## Passage to read

Yeah our test suite is a bit convoluted. We have a Flask server serving web route, an API running on that Flask server, and we have regular Python code that internally makes remote calls to the server using the API. I think this is the former case you describe. We are using the pytest-flask testing suite to test our web and api routes directly. These work without a server. However, all of our tests testing the python client code right currently require a test server and database so that the remote calls can work. I would like to replace that with Betamax so we can remove the need for the test server and db entirely. I'd like those tests to run off the cassettes. I think that's the only part of our test suite that needs to be on cassette.

I will try to set up the cassette name to be unique to the test running it and see if that works. We do a lot of test setup and parametrization and run a lot of tests. So, if possible, it'd be nice to keep the number of cassette files to a minimum.

havok2063 commented 6 years ago

But this test example doesn't use our TestInteraction class and still does not work without the server running. It uses the built-in betamax_session fixture. When I ran this the first time, with the server, it created a marvin.tests.conftest.test_beta.json cassette file. But yet I still get a ConnectionError: HTTPConnectionPool(host='localhost', port=5000): Max retries exceeded with url error. Full traceback is below.

def test_beta(betamax_session):
    path = 'http://localhost:5000' + config.urlmap['api']['getroutemap']['url']
    betamax_session.get(path)

Traceback

―――――――――――――――――――――――――――――――――――――――――――――――――――――――――――――― test_beta ――――――――――――――――――――――――――――――――――――――――――――――――――――――――――――――

betamax_session = <requests.sessions.Session object at 0x10e422e50>

    def test_beta(betamax_session):
        path = 'http://localhost:5000' + config.urlmap['api']['getroutemap']['url']
>       betamax_session.get(path)

conftest.py:72:
_ _ _ _ _ _ _ _ _ _ _ _ _ _ _ _ _ _ _ _ _ _ _ _ _ _ _ _ _ _ _ _ _ _ _ _ _ _ _ _ _ _ _ _ _ _ _ _ _ _ _ _ _ _ _ _ _ _ _ _ _ _ _ _ _ _ _ _
/Users/Brian/anaconda2/lib/python2.7/site-packages/requests/sessions.py:521: in get
    return self.request('GET', url, **kwargs)
/Users/Brian/anaconda2/lib/python2.7/site-packages/requests/sessions.py:508: in request
    resp = self.send(prep, **send_kwargs)
/Users/Brian/anaconda2/lib/python2.7/site-packages/raven/breadcrumbs.py:297: in send
    resp = real_send(self, request, *args, **kwargs)
/Users/Brian/anaconda2/lib/python2.7/site-packages/requests/sessions.py:618: in send
    r = adapter.send(request, **kwargs)

## To do
(a) Print the part of the Betamax thread that opens with the words containing "havok2063 commented 6" and closes with "traceback is below.", unchanged.
(b) In the Betamax thread, why would the writer like to keep the number of cassette files as small as possible?
The material after this has nothing to do with the work here.

## The data
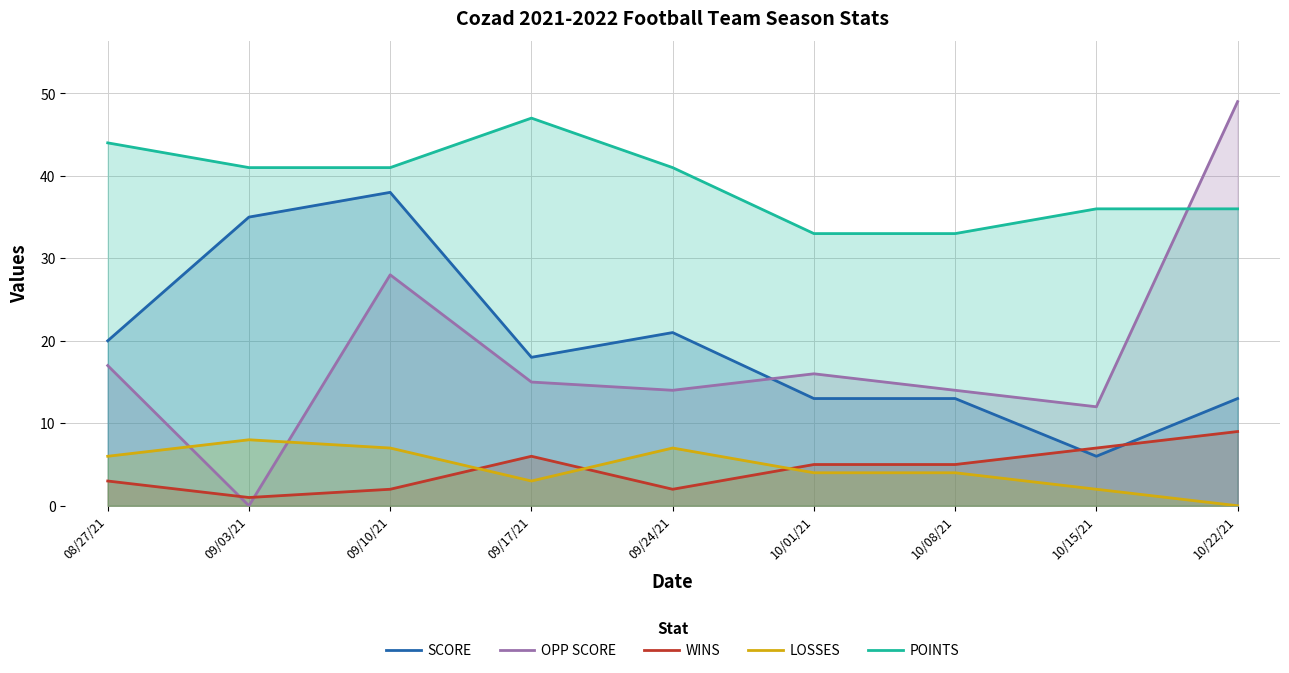

What is the total value across all series at 09/10/21?

116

## Per-task outputs
(a)
havok2063 commented 6 years ago

But this test example doesn't use our TestInteraction class and still does not work without the server running. It uses the built-in betamax_session fixture. When I ran this the first time, with the server, it created a marvin.tests.conftest.test_beta.json cassette file. But yet I still get a ConnectionError: HTTPConnectionPool(host='localhost', port=5000): Max retries exceeded with url error. Full traceback is below.

(b) The writer's team does a lot of test setup and parametrization and runs a lot of tests. With a cassette name unique to each test, that would produce many cassette files.